In the summer of 1987, San Diego Gas & Electric sent its employees a document declaring that its board “has an obligation and responsibility to serve the best interests of its shareholders while maintaining reliability of service to its customers.” (Emphasis mine.) In short, serving shareholders was important, but so, too, was serving ratepayers. In public appearances, executives would state that the board had several constituencies: shareholders, employees, customers, communities, the environment, vendors.
That same year, Southern California Edison, the utility covering the Los Angeles metropolitan area, assigned an executive, Vikram Budhraja, to study possible savings that might come from a merger of Edison and San Diego Gas & Electric.
His conclusion: there would be no significant savings for Edison from a takeover of San Diego Gas & Electric.
The following year, San Diego Gas & Electric was attempting a merger with Tucson Electric Power. Edison believed that such a combination would threaten its huge market share in Southern California. So Edison prepared to make a hostile bid for San Diego Gas & Electric — and to hide the Budhraja findings.
Edison executives, including Budhraja, went back to the drawing board to see if they could find “savings.” Lo and behold, they did — $1.7 billion in savings over a ten-year period. Still, that would be a tiny percentage of the combined companies’ revenues over the decade.
And the data were phony, according to administrative law judges who studied the stats in 1991. George P. Lewnes of the Federal Energy Regulatory Commission said that Edison and San Diego Gas & Electric — which by then had capitulated to Edison — had used fabricated numbers to find savings. Lewnes blasted “the unreliability of the companies’ methodology” and the use of data “woefully lacking in credibility” and “inherently speculative and incomplete.” The savings were baloney, said Lewnes.
Two California administrative law judges were somewhat softer. They found $1 billion of savings over a decade, but after adjusting for inflation, the sum would be $613 million, and 94 percent of that would be labor savings — in other words, layoffs.
Mayor Maureen O’Connor, the San Diego City Council, the chamber of commerce, and the Coalition for Local Control worked to denounce Edison and convince the public that a merger was not in the public interest — largely because San Diego would lose a headquarters and employees and rates would go up, counter to Edison’s claim that they would go down. The groups such as the coalition didn’t have to spend much on advertising, because from the beginning, the San Diego public was overwhelmingly against the merger.
The community feared that Edison, with its snug relationship with the California Public Utilities Commission and its lobbying power, would have an easier time picking San Diegans’ pockets than San Diego Gas & Electric would. Members of the San Diego Gas & Electric board, holding fistfuls of stock, would rake in bucks, because Edison’s final bid was starkly above the market value of San Diego Gas & Electric stock.
Right from the start, it was clear that Edison would be wholly disingenuous when coming up with calculations, and once San Diego Gas & Electric surrendered and joined Edison in trying to get regulators’ okay for the merger, the local utility would be dishonest, too. San Diego Gas & Electric originally intended to fight Edison. Its chief executive, Thomas Page, and a delegation from the company went to Helen Copley, owner of the Union and the Tribune, which would merge in the early 1990s.

## Task 1
Write out the rows from the line with "708, 1125, 742]" up to and including the line with "Rendered at 1275 by 1650 pixels.", copying each one character for character.

## Supplied records
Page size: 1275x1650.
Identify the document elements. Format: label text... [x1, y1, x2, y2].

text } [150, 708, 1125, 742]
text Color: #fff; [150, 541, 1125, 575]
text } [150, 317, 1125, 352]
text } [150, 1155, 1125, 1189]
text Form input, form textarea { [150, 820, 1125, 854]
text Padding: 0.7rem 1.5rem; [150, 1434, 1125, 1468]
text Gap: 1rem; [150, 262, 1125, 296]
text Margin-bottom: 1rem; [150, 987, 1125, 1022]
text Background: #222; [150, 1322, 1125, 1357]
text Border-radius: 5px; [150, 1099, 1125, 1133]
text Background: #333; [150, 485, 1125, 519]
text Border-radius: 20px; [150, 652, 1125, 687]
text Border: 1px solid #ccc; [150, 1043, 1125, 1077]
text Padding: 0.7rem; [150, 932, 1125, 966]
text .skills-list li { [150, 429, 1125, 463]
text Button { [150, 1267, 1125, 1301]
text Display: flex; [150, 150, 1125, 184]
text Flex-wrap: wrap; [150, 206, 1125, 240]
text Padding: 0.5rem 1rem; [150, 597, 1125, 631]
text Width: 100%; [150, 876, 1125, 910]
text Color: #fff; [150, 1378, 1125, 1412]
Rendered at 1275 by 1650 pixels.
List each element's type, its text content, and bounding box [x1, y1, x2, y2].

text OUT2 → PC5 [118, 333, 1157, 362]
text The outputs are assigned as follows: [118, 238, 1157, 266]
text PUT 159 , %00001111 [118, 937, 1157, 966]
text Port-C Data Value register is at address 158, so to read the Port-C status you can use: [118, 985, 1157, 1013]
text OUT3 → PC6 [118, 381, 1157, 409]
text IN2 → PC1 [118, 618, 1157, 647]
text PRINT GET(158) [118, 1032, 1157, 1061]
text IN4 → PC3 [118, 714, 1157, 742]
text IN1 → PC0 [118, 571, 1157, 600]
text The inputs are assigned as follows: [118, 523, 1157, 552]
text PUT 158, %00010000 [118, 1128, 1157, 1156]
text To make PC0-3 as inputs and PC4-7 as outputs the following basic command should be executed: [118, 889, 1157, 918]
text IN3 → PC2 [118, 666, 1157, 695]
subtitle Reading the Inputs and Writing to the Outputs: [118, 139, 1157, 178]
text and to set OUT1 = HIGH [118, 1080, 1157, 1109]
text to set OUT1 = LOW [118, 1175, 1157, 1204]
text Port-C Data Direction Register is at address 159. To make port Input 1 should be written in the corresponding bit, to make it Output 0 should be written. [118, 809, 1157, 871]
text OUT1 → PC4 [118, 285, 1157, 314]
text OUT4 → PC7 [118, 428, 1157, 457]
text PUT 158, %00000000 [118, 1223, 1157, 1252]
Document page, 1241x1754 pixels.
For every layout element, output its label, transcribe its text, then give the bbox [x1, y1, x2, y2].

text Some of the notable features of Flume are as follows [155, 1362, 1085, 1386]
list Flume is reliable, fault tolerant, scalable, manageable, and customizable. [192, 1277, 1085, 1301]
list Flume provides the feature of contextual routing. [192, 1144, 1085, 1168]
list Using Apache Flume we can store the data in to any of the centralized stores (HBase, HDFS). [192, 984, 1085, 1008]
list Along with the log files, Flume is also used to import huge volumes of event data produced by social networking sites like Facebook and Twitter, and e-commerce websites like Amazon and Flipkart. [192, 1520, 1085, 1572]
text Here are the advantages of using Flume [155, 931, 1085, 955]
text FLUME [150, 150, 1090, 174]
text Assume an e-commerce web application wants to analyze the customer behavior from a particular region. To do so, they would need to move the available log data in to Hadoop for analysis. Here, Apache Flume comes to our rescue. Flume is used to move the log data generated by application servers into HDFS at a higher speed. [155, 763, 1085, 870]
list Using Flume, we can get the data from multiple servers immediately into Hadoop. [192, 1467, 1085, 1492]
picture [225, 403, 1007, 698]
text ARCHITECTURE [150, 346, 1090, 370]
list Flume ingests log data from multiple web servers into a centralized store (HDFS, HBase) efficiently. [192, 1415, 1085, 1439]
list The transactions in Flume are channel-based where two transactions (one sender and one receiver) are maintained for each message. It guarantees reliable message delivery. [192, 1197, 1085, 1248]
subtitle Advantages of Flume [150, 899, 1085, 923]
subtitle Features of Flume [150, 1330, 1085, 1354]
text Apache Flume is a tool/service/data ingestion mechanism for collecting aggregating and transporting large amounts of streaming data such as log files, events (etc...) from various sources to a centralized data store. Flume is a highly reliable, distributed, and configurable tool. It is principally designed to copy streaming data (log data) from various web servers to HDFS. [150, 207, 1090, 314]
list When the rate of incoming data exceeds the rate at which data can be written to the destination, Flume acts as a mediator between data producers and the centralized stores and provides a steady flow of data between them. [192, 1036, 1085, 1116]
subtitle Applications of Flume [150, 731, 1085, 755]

## Task 2
Reproduce word for word the part of the text on the Edison and San Diego Gas & Electric merger from "His conclusion: there" up to and including "over the decade.".

## Written reply 1
text } [150, 708, 1125, 742]
text Color: #fff; [150, 541, 1125, 575]
text } [150, 317, 1125, 352]
text } [150, 1155, 1125, 1189]
text Form input, form textarea { [150, 820, 1125, 854]
text Padding: 0.7rem 1.5rem; [150, 1434, 1125, 1468]
text Gap: 1rem; [150, 262, 1125, 296]
text Margin-bottom: 1rem; [150, 987, 1125, 1022]
text Background: #222; [150, 1322, 1125, 1357]
text Border-radius: 5px; [150, 1099, 1125, 1133]
text Background: #333; [150, 485, 1125, 519]
text Border-radius: 20px; [150, 652, 1125, 687]
text Border: 1px solid #ccc; [150, 1043, 1125, 1077]
text Padding: 0.7rem; [150, 932, 1125, 966]
text .skills-list li { [150, 429, 1125, 463]
text Button { [150, 1267, 1125, 1301]
text Display: flex; [150, 150, 1125, 184]
text Flex-wrap: wrap; [150, 206, 1125, 240]
text Padding: 0.5rem 1rem; [150, 597, 1125, 631]
text Width: 100%; [150, 876, 1125, 910]
text Color: #fff; [150, 1378, 1125, 1412]
Rendered at 1275 by 1650 pixels.

## Written reply 2
His conclusion: there would be no significant savings for Edison from a takeover of San Diego Gas & Electric.
The following year, San Diego Gas & Electric was attempting a merger with Tucson Electric Power. Edison believed that such a combination would threaten its huge market share in Southern California. So Edison prepared to make a hostile bid for San Diego Gas & Electric — and to hide the Budhraja findings.
Edison executives, including Budhraja, went back to the drawing board to see if they could find “savings.” Lo and behold, they did — $1.7 billion in savings over a ten-year period. Still, that would be a tiny percentage of the combined companies’ revenues over the decade.